++++ PAGE EXCERPT

The constraint information: name, dual values, value, relation and bound are described in columns E, F, G, H and I respectively. The dual variables for constraints are usually called the shadow prices. It is filled by the Jensen LP/IP Solver add-in. The constraint data is arranged by columns.

The constraint coefficients are stored in a matrix with rows representing constraints and columns representing variables. This is an efficient representation when the constraint matrix is dense (most coefficients are not equal to zero). In many practical instances, constraint matrices are sparse where most coefficients are zero. The sample problem is small, but practical problems may have many hundreds (or thousands) of variables and many hundreds of constraints. Although the solution of very large problems is beyond our add-ins, it is not unlikely that problems may have a few hundreds of variables and several dozens of constraints. Then the matrix format is very inconvenient. The matrix is a vast expanse on the worksheet and the user may have a tough time entering and checking the data for even moderately sized problems.

Older versions of Excel are limited to 256 columns. Since the variables are arranged by columns, this automatically limits the model size to about 250 variables. This limitation is not so great for Excel 2007 and later versions because these allow many more columns.

 The Dual Tableau Format

 The dual tableau format is the transpose of the tableau format. Here constraints have the row orientation while variables have the column orientation. The constraint coefficient matrix as also transposed. For most problems, the number of variables is much greater than the number of constraints. When models are limited to 256 columns, the dual tableau representation is preferred for problems with more than 250 variables.

It is important to observe that this format represents the primal LP model and not the dual LP model. It is simply a reorganization of the primal data.

 The Column List Format

 The list format replaces the constraint coefficient matrix with a list. This format has the variables and constraints in arranged in columns. The constraint coefficients are stored in columns U through AA. Each coefficient has: index, column number, row number, name, coefficient value, the value of the variable associated with the column index, and the product of the coefficient variable and the coefficient value.

++++++++

TASK LIST:
1: What does the excerpt on LP data formats say the dual variables for constraints are usually called?
2: Write the next part of the excerpt on LP data formats, picking up right after its final sentence.
The entries after the excerpt on LP data formats have no role in anything asked here.

++++ INFORMATION SHOWN

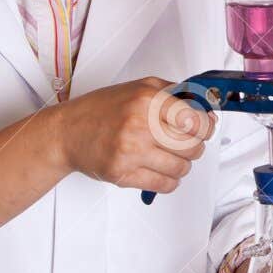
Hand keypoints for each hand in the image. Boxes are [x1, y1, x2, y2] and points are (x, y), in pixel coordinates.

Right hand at [56, 76, 214, 193]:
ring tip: (169, 155)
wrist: (67, 132)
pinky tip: (160, 169)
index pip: (195, 120)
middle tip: (186, 142)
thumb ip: (174, 93)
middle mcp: (139, 125)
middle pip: (192, 146)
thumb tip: (204, 108)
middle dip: (194, 146)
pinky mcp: (123, 174)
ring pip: (181, 168)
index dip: (206, 126)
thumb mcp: (139, 87)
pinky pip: (164, 185)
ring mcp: (130, 152)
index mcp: (146, 100)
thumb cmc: (102, 109)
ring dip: (182, 164)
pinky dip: (169, 180)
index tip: (204, 127)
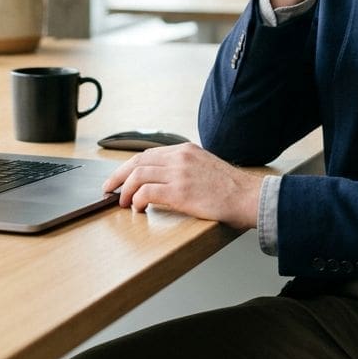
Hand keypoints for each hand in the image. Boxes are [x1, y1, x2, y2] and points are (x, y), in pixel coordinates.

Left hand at [102, 143, 262, 229]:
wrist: (249, 197)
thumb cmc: (231, 189)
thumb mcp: (206, 166)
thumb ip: (185, 168)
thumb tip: (163, 181)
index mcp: (186, 150)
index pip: (148, 154)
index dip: (129, 166)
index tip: (119, 178)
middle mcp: (180, 157)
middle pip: (137, 161)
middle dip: (118, 176)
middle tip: (109, 189)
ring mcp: (179, 173)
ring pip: (138, 175)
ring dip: (126, 191)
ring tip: (123, 203)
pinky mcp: (180, 191)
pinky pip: (146, 192)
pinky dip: (136, 200)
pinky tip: (138, 208)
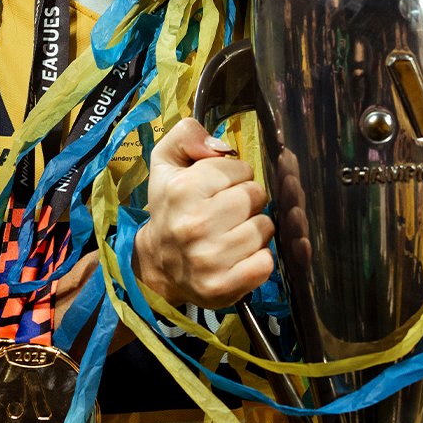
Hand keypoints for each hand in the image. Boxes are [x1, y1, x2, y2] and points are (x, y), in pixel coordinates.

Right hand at [132, 118, 274, 308]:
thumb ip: (187, 135)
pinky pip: (266, 262)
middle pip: (256, 196)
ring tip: (232, 234)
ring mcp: (210, 259)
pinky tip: (238, 257)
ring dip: (254, 229)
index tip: (219, 189)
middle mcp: (195, 225)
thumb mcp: (166, 163)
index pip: (241, 169)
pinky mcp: (223, 287)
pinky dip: (258, 259)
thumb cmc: (170, 208)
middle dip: (247, 201)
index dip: (235, 176)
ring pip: (265, 228)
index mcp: (182, 190)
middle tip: (228, 212)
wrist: (157, 264)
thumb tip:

++++++++

TASK-BY-TASK ANSWERS:
1: They are usually called the shadow prices.

2:
Several columns are yellow indicating that they contain formulas. The coefficient name, column X, is computed using a formula that combines column and row names. The coefficient variable, column Z, is computed by referencing the appropriate cell in the solution, column J. The coefficient value, column AA, is the product of the values in column Y and column Z. The numbers in the constraint value, column Q, are computed by summing the appropriate entries in column AA. The Excel function SUMIF is used for this calculation.

The advantage of this format is that it uses a fixed number of columns, independent of the problem size. The problem size is reflected in the number of rows used. The number of rows is very large for the current versions of Excel (more than 1,000,000).

The list format is much more efficient than the matrix for storing sparse constraint sets. It is unnecessary to store 0's in the list. This example doesn't illustrate this efficiency since the number of coefficients is the product of the numbers of variables and constraints. I expect that programs that automatically generate the data for the model will take advantage of the list structure. I plan to create an add-in that will automatically generate LP data in a manner to the DP Data add-in.

The current version of the LP/IP solver requires that the coefficient list be sorted by column order. The sorting is automatically accomplished when the Solve button is pressed.

 The Row List Format

 The row list format is the transpose of the column list format. All data is described by rows. The figure below shows part of the coefficient list since the full list of 50 columns would be difficult to display. For some problems the row list format may be convenient. The number of columns allowed by Excel may limit the use of this format since the number of nonzero coefficients will always exceed the number of constraints.

Tableau Format

Textbooks often use the tableau presentation because it is relatively compact. This format is illustrated below.

In the following we review each component of the tableau format.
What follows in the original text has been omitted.